A key assumption in the MPC’s May projections was that the dip in output growth in the first quarter would prove temporary, with momentum recovering in the second quarter. This judgement appears broadly on track. A number of indicators of household spending and sentiment have bounced back strongly from what appeared to be erratic weakness in Q1, in part related to the adverse weather. Employment growth has remained solid. Although manufacturing output recorded a decline in April, and this was accompanied by a fall in goods exports, surveys of business activity have been stable and, as a whole, point to growth in the second quarter in line with the Committee’s May projections.
Internationally, activity data have been mixed. Indicators suggest that US growth bounced back strongly in Q2 from the softness in Q1. Euro-area growth has been weaker than expected, and downside risks have increased in some emerging markets, in part reflecting tighter financial conditions. More broadly, the prospects for global GDP growth remain strong, and while financial conditions have tightened somewhat, they continue to be accommodative.
CPI inflation was 2.4% in May, unchanged from April. Inflation is expected to pick up by slightly more than projected in May in the near term, reflecting higher dollar oil prices and a weaker sterling exchange rate. Most indicators of pay growth have picked up over the past year and the labour market remains tight, suggesting that domestic cost pressures will continue to firm gradually, as expected.
The Committee’s best collective judgement remains that, were the economy to develop broadly in line with the May Inflation Report projections, an ongoing tightening of monetary policy over the forecast period would be appropriate to return inflation sustainably to its target at a conventional horizon. For the majority of members, an increase in Bank Rate was not required at this meeting. All members agree that any future increases in Bank Rate are likely to be at a gradual pace and to a limited extent.

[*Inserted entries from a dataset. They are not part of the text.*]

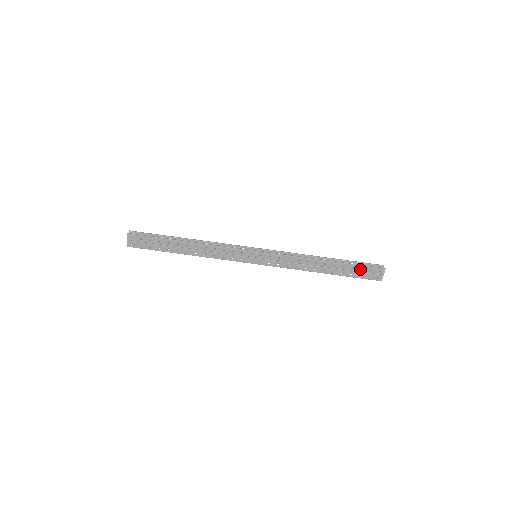
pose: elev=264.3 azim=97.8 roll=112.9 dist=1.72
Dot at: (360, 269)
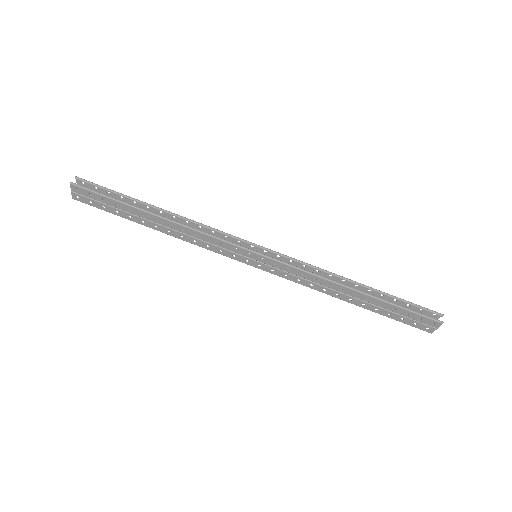
Dot at: (405, 313)
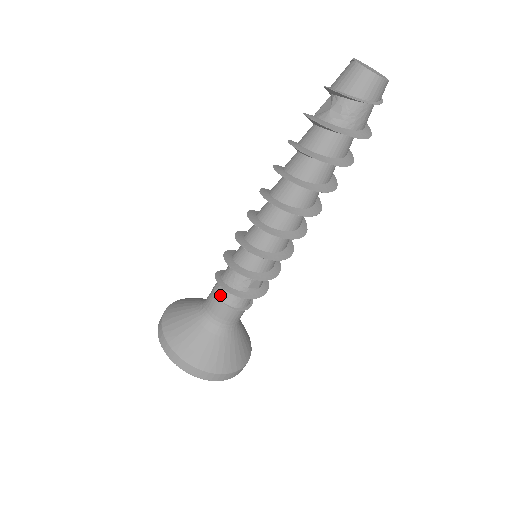
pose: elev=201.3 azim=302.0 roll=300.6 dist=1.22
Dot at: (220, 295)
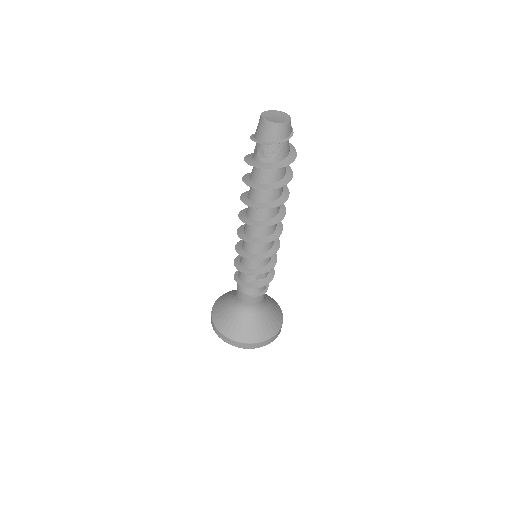
Dot at: (241, 288)
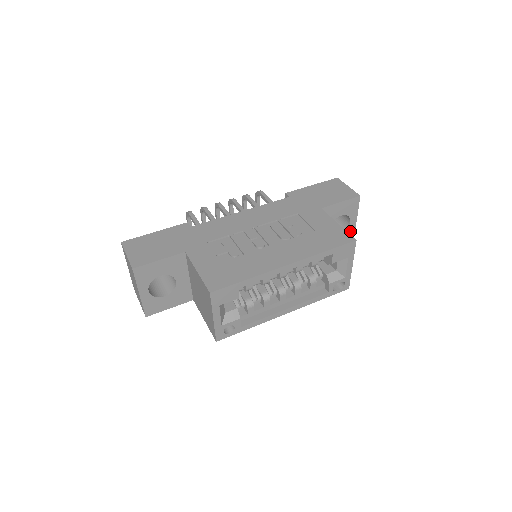
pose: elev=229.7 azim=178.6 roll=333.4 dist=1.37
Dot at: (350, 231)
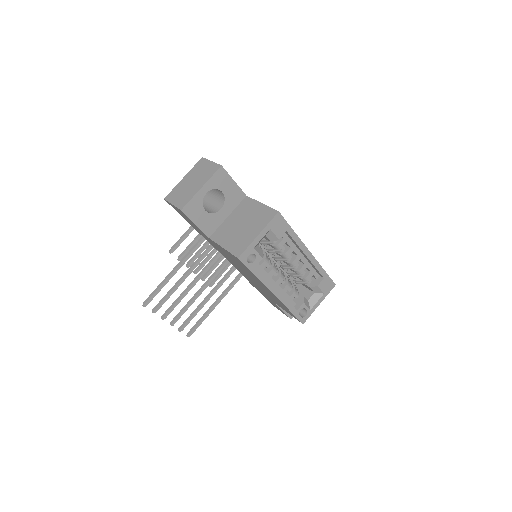
Dot at: occluded
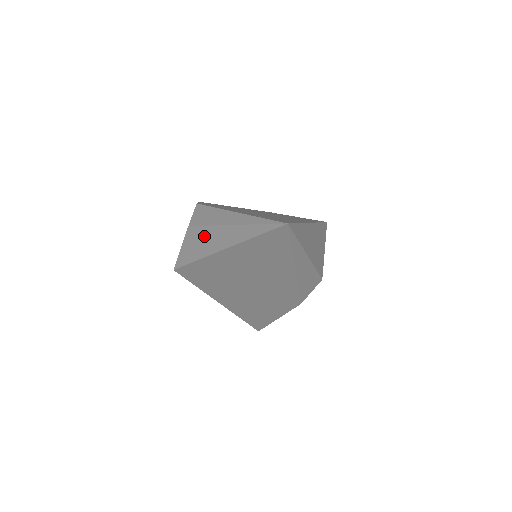
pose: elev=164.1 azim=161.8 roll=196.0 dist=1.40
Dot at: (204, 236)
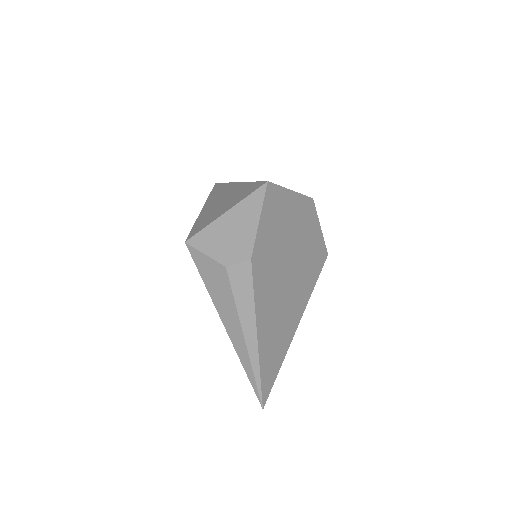
Dot at: (227, 300)
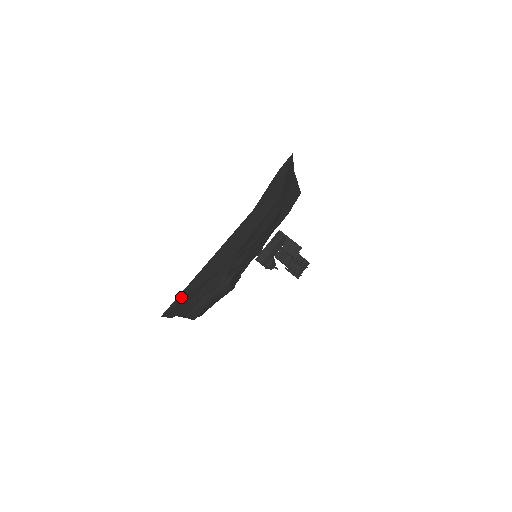
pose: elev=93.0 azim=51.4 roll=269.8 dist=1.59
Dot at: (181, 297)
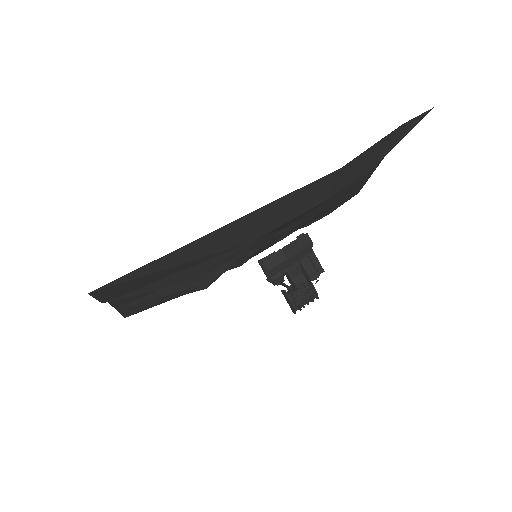
Dot at: (145, 270)
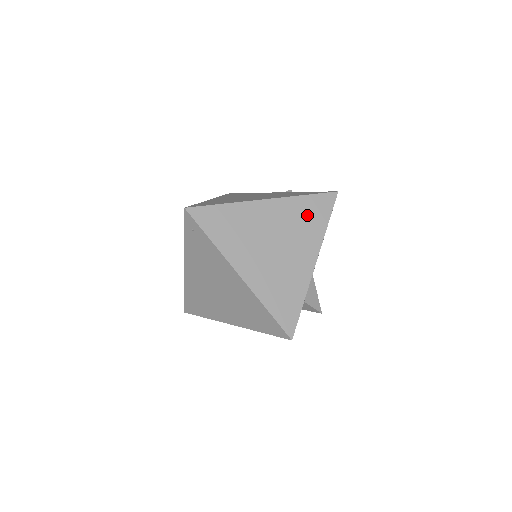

In addition to its discussion of the immediate policy decision, the Committee reviewed its previous guidance on the level of Bank Rate at which the MPC will consider whether to start to reduce the stock of purchased assets. The MPC continues to expect to maintain the stock of purchased assets until Bank Rate reaches a level from which it can be cut materially, reflecting the Committee’s preference to use Bank Rate as the primary instrument for monetary policy. Since the previous guidance, the Committee has reduced Bank Rate from 0.5% to 0.25% in August 2016 and has noted that it could lower it further if required. Reflecting this, the MPC now intends not to reduce the stock of purchased assets until Bank Rate reaches around 1.5%, compared to the previous guidance of around 2%. Any reduction in the stock of purchased assets will be conducted at a gradual and predictable pace. Decisions on Bank Rate will take into account any impact of changes in the stock of purchased assets on overall monetary conditions, in order to achieve the inflation target. In the event that potential movements in Bank Rate are judged insufficient to achieve the inflation target, the reduction in the stock of assets could be amended or reversed.